━━━ TEXTO DE LECTURA ━━━

También era habitual mondarse los dientes tras la comida con una pluma de ave o utilizar mondadientes de bronce o de plata pero esto tiene otro sentido acaso más inútil y más humano que aquél. Se practicó incluso un método más antiguo a base de limpiarse los dientes con un trozo de tela que utilizaban ya los romanos y que en gran medida evoca a la manera en que se limpian los zapatos, otra suerte de trato con un duro animal.
En cualquier caso, los cepillos no se popularizaron en Occidente hasta el siglo XIX y ya entonces su rutina se tomaba como un engorro como prueba que hasta nuestros días sea aún necesario forzar a los niños para que cumplan con esta obligación, desde todos los frentes opuesta al espíritu de los juegos.

━━━ DATOS REGISTRADOS ━━━

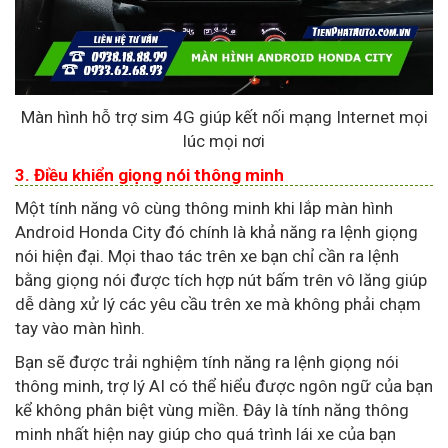
Màn hình hỗ trợ sim 4G giúp kết nối mạng Internet mọi
lúc mọi nơi
3. Điều khiển giọng nói thông minh
Một tính năng vô cùng thông minh khi lắp màn hình
Android Honda City đó chính là khả năng ra lệnh giọng
nói hiện đại. Mọi thao tác trên xe bạn chỉ cần ra lệnh
bằng giọng nói được tích hợp nút bấm trên vô lăng giúp
dễ dàng xử lý các yêu cầu trên xe mà không phải chạm
tay vào màn hình.
Bạn sẽ được trải nghiệm tính năng ra lệnh giọng nói
thông minh, trợ lý AI có thể hiểu được ngôn ngữ của bạn
kể không phân biệt vùng miền. Đây là tính năng thông
minh nhất hiện nay giúp cho quá trình lái xe của bạn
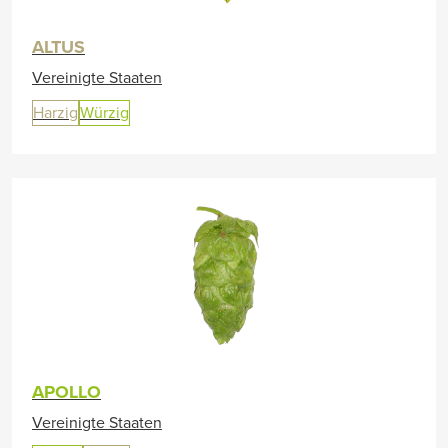
ALTUS
Vereinigte Staaten
Harzig
Würzig
APOLLO
Vereinigte Staaten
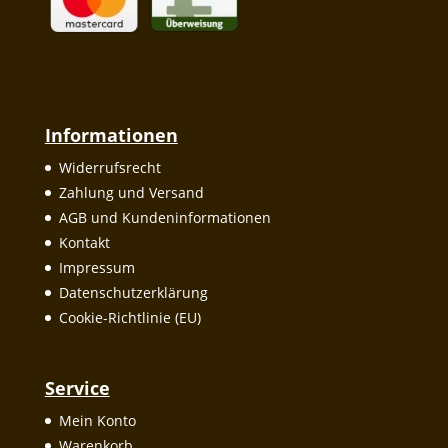
Informationen
Widerrufsrecht
Zahlung und Versand
AGB und Kundeninformationen
Kontakt
Impressum
Datenschutzerklärung
Cookie-Richtlinie (EU)
Service
Mein Konto
Warenkorb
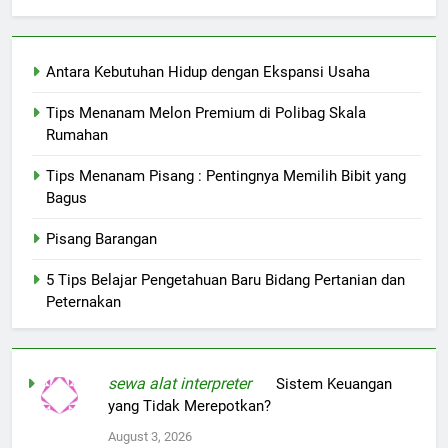
Antara Kebutuhan Hidup dengan Ekspansi Usaha
Tips Menanam Melon Premium di Polibag Skala
Rumahan
Tips Menanam Pisang : Pentingnya Memilih Bibit yang
Bagus
Pisang Barangan
5 Tips Belajar Pengetahuan Baru Bidang Pertanian dan
Peternakan
sewa alat interpreter
on
Sistem Keuangan
yang Tidak Merepotkan?
August 3, 2026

━━━

INSTRUCCIONES →
A. Transcribe del texto sobre la limpieza dental el fragmento que va de "En cualquier caso, los" a "de los juegos.".
B. Según el texto sobre la limpieza dental, ¿en qué siglo se popularizaron los cepillos en Occidente?

TUS RESPUESTAS →
A.
En cualquier caso, los cepillos no se popularizaron en Occidente hasta el siglo XIX y ya entonces su rutina se tomaba como un engorro como prueba que hasta nuestros días sea aún necesario forzar a los niños para que cumplan con esta obligación, desde todos los frentes opuesta al espíritu de los juegos.

B. En el siglo XIX.